Destructive commands require explicit permission:

Command TypeExampleRequires Permission
Read-onlyls, cat, nmapNo
File modificationrm, mvYes
System changesapt installYes
Network attacksmsfconsoleYes

Auto-approve Commands

~/.cyberstrike/config.json
{
"permissions": {
"allow": [
"Bash(nmap *)",
"Bash(nuclei *)",
"Bash(ffuf *)"
]
}
}

Block Dangerous Commands

{
"permissions": {
"deny": [
"Bash(rm -rf *)",
"Bash(dd *)",
"Bash(:(){ :|:& };:)"
]
}
}

Security Testing Workflows

Reconnaissance

> Perform initial reconnaissance on target.com
1. DNS enumeration
2. Subdomain discovery
3. Port scanning
4. Service identification

Executes multiple commands:

Terminal window
dig target.com ANY
subfinder -d target.com
nmap -sV -sC target.com

Exploitation

> Attempt SQL injection with sqlmap
Terminal window
sqlmap -u "https://target.com/page?id=1" --batch --dbs

Post-Exploitation

> Enumerate the compromised system
Terminal window
uname -a
id
cat /etc/passwd
ls -la /home/

Tool Integration

Metasploit

> Search for exploits for Apache 2.4.49
Terminal window
msfconsole -q -x "search apache 2.4.49; exit"

Burp Suite

> Start Burp Suite in headless mode
Terminal window
java -jar burpsuite.jar --headless

Custom Scripts

> Run the custom enumeration script
Terminal window
./scripts/enum.sh $TARGET

Error Handling

Command Errors

Failed commands show error output:

Command failed:
$ nmap -sV nonexistent.host
Host seems down.
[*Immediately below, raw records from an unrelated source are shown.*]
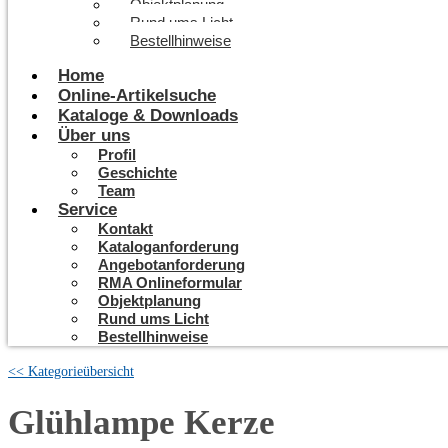
Objektplanung
Rund ums Licht
Bestellhinweise
Home
Online-Artikelsuche
Kataloge & Downloads
Über uns
Profil
Geschichte
Team
Service
Kontakt
Kataloganforderung
Angebotanforderung
RMA Onlineformular
Objektplanung
Rund ums Licht
Bestellhinweise
<< Kategorieübersicht
Glühlampe Kerze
If it is really up, but blocking our ping probes, try -Pn

Retry Logic

> Retry the scan with -Pn flag
Terminal window
nmap -sV -Pn 192.168.1.1

Best Practices

  1. Verify targets - Double-check IPs and domains
  2. Use timeouts - Set appropriate timeouts for long scans
  3. Save output - Always save important results
  4. Check permissions - Ensure authorized access
  5. Clean up - Remove temporary files after testing

Danger

Never run commands against targets without authorization. Unauthorized access is illegal.

Troubleshooting

Command Not Found

Error: command not found: nuclei

Install the tool or check PATH:

Terminal window
which nuclei
export PATH=$PATH:/opt/tools

Permission Denied

Error: permission denied

May need sudo:

Terminal window
sudo nmap -sS 192.168.1.1

Timeout

Error: command timed out

Use explicit timeout or background execution.